California Gov. Jerry Brown, likening his plan to curb public employee pension costs to swallowing “castor oil,” said his proposal is the one most likely to win approval from lawmakers.
“This is more castor oil, I’m afraid,” Mr. Brown said in a rare appearance for a governor at a legislative hearing in Sacramento on Thursday. “This is not going to be easy because we’re cutting back, but that’s the name of the game right now.”
The cost of pension benefits for California’s state workers is forecast to rise to $1.8 billion in the year beginning July 1. Mr. Brown has said his proposal may cut that in half.
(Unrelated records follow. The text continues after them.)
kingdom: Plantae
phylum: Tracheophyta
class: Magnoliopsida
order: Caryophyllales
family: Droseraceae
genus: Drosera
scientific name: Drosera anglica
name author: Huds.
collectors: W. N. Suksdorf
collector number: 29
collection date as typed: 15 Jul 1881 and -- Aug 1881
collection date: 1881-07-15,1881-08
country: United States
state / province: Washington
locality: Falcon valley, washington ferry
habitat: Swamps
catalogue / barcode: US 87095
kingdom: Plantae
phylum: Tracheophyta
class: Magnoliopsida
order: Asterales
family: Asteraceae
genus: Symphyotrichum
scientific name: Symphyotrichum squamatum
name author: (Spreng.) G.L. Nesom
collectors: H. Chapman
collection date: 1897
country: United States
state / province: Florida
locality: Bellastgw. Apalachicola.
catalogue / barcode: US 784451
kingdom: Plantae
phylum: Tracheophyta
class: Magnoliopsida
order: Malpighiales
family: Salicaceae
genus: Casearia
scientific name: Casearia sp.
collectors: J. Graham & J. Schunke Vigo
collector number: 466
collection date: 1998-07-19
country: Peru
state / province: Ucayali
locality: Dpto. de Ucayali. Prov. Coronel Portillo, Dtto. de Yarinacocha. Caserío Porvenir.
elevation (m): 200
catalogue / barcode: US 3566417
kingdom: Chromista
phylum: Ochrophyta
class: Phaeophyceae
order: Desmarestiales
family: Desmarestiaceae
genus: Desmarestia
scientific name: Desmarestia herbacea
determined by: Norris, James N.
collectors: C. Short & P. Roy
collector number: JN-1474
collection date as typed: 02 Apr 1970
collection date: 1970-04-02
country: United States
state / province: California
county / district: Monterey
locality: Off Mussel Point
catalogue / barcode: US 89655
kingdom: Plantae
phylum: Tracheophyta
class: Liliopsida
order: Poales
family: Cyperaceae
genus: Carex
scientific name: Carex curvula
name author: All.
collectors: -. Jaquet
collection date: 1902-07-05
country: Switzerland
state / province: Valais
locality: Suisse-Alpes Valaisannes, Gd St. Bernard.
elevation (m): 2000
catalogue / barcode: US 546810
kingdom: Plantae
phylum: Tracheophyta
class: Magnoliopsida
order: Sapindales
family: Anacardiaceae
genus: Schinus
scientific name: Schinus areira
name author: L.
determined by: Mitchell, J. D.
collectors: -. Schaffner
Under Mr. Brown’s plan, most new public employees would get a third of their retirement income from Social Security and a third from a so-called defined contribution plan, such as a 401(k), which doesn’t provide a set return. The balance would come from the traditional component. For those who don’t get Social Security, the conventional pension would make up two-thirds.
Current workers would remain in the defined benefit system in which the government carries the investment risk. In February, the Little Hoover Commission, an independent state oversight panel, recommended moving most employees into a hybrid plan, even if it meant lawsuits.
Mr. Brown’s plan also calls for adding two independent members to the board of the $227.5 billion California Public Employees’ Retirement System, Sacramento; limits on double dipping, when a retiree collecting benefits takes another government job; and banning pension spiking, which inflates future retirement payments by manipulating overtime, unused vacation and special compensation.
“I’m writing a plan that has a real possibility to get enacted, and I’ve laid out a pathway that makes the most sense,” Mr. Brown said. “I don’t think we should lurch all the way forward in our first step.”